◆ INSTRUCTIONS TO FOLLOW
Copy the listing word for word, from its first line through the line that contains "Cost of living in United Kingdom", both included.

◆ EXTRACTED RECORDS
------------------------------------------------------------

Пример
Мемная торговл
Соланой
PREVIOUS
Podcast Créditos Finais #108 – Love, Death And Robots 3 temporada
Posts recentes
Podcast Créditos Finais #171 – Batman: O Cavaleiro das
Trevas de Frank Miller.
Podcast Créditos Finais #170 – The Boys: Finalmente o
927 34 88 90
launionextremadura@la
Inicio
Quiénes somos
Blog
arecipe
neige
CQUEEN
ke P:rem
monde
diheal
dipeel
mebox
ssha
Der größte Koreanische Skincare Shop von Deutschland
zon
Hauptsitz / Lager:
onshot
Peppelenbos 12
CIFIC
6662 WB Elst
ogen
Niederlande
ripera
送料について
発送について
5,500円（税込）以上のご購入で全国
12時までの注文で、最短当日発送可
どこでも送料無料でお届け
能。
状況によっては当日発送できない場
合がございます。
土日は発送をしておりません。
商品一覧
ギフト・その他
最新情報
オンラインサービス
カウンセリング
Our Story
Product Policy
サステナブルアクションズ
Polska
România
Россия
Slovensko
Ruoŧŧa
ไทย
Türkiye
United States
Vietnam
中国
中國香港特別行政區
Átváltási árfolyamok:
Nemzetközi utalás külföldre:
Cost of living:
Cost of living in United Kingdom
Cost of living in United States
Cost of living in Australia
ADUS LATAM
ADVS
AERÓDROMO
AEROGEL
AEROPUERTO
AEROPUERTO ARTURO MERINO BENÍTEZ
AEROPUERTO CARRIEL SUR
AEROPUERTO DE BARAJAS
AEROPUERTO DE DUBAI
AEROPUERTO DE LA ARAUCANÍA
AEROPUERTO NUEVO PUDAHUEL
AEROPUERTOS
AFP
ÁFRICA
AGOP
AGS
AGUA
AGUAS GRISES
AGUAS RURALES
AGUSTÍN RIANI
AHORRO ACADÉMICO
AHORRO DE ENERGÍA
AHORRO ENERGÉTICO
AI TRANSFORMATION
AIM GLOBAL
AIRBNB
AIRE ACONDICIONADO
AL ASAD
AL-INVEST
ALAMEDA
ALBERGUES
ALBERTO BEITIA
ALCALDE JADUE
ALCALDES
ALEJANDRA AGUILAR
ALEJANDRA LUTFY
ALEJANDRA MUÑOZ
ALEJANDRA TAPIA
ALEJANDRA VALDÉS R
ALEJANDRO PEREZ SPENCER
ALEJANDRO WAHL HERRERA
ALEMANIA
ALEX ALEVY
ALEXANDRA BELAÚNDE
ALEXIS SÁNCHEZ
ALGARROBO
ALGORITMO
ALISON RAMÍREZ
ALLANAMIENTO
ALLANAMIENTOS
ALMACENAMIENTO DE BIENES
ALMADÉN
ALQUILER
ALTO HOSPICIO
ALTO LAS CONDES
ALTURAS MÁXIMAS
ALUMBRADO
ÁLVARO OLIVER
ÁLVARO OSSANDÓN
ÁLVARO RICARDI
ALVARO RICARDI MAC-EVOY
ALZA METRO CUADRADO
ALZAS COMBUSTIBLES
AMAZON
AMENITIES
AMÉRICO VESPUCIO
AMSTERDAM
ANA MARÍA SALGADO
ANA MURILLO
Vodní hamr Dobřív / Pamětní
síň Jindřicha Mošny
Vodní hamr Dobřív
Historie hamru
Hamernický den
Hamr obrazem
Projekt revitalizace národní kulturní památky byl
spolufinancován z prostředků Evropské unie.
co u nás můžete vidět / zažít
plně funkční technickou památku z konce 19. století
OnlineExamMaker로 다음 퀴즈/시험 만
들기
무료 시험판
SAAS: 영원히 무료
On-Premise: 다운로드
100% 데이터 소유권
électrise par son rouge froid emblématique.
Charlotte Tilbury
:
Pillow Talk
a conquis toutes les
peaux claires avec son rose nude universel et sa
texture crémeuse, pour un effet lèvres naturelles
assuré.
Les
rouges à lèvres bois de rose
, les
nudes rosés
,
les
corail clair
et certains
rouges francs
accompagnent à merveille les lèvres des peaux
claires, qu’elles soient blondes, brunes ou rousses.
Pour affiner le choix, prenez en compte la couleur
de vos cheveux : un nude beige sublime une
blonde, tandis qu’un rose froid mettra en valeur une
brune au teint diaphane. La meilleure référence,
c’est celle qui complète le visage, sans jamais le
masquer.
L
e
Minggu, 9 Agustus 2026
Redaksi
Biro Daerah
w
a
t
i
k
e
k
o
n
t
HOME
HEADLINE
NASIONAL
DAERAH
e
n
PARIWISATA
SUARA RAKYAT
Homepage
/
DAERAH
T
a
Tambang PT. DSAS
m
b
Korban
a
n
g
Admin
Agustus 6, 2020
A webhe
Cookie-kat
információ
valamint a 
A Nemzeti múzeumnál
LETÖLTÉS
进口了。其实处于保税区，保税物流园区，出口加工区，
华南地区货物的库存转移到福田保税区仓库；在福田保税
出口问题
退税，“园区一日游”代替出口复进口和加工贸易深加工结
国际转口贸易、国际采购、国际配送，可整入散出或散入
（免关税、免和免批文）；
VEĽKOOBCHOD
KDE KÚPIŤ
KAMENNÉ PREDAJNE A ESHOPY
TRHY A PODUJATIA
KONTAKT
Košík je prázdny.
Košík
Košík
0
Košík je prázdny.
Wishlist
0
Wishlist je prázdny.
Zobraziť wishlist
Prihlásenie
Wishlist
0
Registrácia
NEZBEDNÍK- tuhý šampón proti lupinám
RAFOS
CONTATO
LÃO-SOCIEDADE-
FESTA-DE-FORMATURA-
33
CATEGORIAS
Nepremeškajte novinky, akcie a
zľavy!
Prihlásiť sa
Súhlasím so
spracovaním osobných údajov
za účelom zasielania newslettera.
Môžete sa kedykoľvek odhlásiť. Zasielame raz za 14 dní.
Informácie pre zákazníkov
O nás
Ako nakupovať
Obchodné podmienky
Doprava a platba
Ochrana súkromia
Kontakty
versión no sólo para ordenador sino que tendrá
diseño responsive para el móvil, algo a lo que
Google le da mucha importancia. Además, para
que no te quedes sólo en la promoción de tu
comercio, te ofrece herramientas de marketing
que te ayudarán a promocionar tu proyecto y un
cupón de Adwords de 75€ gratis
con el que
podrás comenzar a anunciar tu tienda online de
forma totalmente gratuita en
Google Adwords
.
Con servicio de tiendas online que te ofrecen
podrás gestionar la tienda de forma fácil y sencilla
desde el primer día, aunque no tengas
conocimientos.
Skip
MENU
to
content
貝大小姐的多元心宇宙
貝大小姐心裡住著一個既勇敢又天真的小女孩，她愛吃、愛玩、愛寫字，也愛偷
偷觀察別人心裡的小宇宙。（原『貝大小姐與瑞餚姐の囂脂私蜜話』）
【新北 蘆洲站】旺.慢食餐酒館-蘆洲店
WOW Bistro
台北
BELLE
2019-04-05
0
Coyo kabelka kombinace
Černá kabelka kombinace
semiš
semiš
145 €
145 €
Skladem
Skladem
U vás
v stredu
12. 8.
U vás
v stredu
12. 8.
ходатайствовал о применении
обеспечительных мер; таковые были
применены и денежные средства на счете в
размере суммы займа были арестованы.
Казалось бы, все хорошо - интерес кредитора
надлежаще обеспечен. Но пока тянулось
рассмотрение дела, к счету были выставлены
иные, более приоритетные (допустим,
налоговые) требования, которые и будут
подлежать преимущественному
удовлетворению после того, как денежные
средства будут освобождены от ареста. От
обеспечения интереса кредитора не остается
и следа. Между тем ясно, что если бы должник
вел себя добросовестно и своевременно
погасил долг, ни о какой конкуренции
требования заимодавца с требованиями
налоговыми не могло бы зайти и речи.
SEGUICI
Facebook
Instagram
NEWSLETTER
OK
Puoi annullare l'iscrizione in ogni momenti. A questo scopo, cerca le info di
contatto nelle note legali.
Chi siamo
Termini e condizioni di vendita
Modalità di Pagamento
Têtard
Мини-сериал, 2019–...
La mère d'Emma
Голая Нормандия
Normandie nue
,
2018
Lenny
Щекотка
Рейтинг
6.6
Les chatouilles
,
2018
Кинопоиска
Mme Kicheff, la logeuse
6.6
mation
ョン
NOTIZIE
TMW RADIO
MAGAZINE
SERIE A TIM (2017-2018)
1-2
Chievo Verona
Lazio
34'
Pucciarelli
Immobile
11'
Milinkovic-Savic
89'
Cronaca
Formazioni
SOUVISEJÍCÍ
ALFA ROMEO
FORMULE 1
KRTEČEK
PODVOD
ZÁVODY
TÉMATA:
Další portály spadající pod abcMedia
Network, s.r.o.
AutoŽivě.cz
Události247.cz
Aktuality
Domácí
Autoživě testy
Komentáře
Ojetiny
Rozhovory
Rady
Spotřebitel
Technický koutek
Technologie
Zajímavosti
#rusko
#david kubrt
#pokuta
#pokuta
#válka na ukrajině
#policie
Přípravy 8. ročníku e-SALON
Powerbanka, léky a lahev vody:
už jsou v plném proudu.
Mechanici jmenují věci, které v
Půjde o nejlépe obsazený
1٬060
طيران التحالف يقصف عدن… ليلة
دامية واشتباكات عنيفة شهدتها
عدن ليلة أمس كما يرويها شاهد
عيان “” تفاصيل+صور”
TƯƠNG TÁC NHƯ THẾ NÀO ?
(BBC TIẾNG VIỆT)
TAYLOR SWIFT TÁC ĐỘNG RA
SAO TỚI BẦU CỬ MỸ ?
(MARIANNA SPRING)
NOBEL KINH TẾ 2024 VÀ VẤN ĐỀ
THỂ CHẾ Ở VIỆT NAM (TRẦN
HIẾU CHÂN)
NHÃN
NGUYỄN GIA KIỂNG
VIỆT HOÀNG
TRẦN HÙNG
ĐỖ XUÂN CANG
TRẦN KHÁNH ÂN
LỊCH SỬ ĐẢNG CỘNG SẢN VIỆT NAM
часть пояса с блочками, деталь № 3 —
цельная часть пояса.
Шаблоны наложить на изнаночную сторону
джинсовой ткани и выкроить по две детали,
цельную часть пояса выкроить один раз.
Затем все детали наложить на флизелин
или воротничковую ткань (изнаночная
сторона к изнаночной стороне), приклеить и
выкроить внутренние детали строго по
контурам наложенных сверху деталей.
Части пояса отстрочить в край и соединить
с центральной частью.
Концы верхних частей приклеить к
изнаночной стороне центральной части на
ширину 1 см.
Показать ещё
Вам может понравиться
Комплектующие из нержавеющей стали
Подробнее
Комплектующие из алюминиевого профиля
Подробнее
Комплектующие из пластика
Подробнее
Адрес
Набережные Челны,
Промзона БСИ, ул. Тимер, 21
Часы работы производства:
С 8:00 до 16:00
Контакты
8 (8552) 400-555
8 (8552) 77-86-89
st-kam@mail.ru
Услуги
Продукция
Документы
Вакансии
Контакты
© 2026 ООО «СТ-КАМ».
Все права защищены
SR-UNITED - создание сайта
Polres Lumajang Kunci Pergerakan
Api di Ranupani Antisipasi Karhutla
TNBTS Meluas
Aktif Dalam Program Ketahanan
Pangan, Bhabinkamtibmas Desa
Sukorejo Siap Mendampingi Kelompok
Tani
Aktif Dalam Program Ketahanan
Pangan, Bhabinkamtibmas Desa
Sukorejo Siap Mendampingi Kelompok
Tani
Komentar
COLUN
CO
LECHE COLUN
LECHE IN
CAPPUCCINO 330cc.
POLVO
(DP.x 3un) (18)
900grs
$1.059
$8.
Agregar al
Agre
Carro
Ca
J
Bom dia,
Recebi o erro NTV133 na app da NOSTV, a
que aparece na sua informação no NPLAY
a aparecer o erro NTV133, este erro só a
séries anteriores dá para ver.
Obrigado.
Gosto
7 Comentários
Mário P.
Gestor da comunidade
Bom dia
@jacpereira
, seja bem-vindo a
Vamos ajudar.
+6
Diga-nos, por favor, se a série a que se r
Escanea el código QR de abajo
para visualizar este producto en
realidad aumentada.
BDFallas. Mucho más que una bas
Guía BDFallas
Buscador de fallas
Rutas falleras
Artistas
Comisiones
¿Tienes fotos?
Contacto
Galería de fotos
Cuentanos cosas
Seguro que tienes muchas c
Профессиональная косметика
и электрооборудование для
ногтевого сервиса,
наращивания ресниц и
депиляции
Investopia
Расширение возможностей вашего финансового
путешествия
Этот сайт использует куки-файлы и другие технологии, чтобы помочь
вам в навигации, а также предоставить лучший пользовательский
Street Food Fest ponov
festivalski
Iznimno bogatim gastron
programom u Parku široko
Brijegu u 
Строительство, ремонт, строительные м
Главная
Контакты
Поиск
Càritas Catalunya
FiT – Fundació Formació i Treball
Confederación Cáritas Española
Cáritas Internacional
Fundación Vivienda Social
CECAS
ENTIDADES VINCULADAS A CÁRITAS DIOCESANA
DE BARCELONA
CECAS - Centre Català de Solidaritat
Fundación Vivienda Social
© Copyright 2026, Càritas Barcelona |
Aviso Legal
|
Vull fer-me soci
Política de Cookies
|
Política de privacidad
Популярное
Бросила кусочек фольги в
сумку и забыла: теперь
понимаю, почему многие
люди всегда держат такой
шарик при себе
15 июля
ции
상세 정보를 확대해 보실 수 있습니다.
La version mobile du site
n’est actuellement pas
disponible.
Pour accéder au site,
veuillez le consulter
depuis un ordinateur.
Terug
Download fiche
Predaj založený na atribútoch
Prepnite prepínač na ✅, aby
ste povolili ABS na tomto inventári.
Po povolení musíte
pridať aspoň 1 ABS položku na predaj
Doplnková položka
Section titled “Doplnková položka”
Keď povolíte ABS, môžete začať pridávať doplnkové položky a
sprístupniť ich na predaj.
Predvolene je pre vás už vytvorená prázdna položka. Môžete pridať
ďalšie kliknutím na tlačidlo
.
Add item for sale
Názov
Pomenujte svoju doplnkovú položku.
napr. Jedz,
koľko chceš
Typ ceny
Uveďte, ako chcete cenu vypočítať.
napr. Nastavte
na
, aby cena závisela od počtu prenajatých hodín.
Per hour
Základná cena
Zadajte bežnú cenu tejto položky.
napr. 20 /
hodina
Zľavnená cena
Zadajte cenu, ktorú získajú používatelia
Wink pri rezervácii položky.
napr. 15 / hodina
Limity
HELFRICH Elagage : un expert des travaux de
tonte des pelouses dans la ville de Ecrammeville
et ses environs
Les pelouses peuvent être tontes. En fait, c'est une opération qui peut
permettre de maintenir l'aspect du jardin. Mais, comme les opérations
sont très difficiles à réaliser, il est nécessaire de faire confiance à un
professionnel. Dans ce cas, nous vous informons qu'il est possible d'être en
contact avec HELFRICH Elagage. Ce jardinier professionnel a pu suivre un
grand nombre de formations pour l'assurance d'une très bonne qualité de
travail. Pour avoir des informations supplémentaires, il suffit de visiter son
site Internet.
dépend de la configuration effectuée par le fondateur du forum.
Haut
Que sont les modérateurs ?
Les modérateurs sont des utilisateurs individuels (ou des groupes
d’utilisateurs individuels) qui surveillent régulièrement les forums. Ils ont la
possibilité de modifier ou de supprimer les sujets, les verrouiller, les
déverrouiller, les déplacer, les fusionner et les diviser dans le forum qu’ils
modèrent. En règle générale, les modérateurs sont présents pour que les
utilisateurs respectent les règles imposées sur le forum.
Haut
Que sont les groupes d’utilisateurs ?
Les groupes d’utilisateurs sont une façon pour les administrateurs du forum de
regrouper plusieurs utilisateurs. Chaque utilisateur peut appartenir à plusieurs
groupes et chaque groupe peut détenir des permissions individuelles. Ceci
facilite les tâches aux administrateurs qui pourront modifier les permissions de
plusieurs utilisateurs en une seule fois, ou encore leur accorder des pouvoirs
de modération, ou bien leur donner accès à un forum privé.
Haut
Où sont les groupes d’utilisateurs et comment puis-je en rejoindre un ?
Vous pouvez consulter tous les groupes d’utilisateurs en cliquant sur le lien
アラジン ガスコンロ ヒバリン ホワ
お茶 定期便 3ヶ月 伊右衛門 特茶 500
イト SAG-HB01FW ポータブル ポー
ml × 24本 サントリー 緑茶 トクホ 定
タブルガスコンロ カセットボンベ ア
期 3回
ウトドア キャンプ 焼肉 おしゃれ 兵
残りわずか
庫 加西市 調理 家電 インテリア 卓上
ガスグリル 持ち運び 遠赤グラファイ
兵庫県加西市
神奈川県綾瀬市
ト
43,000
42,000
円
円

------------------------------------------------------------

◆ RESPONSE
Пример
Мемная торговл
Соланой
PREVIOUS
Podcast Créditos Finais #108 – Love, Death And Robots 3 temporada
Posts recentes
Podcast Créditos Finais #171 – Batman: O Cavaleiro das
Trevas de Frank Miller.
Podcast Créditos Finais #170 – The Boys: Finalmente o
927 34 88 90
launionextremadura@la
Inicio
Quiénes somos
Blog
arecipe
neige
CQUEEN
ke P:rem
monde
diheal
dipeel
mebox
ssha
Der größte Koreanische Skincare Shop von Deutschland
zon
Hauptsitz / Lager:
onshot
Peppelenbos 12
CIFIC
6662 WB Elst
ogen
Niederlande
ripera
送料について
発送について
5,500円（税込）以上のご購入で全国
12時までの注文で、最短当日発送可
どこでも送料無料でお届け
能。
状況によっては当日発送できない場
合がございます。
土日は発送をしておりません。
商品一覧
ギフト・その他
最新情報
オンラインサービス
カウンセリング
Our Story
Product Policy
サステナブルアクションズ
Polska
România
Россия
Slovensko
Ruoŧŧa
ไทย
Türkiye
United States
Vietnam
中国
中國香港特別行政區
Átváltási árfolyamok:
Nemzetközi utalás külföldre:
Cost of living:
Cost of living in United Kingdom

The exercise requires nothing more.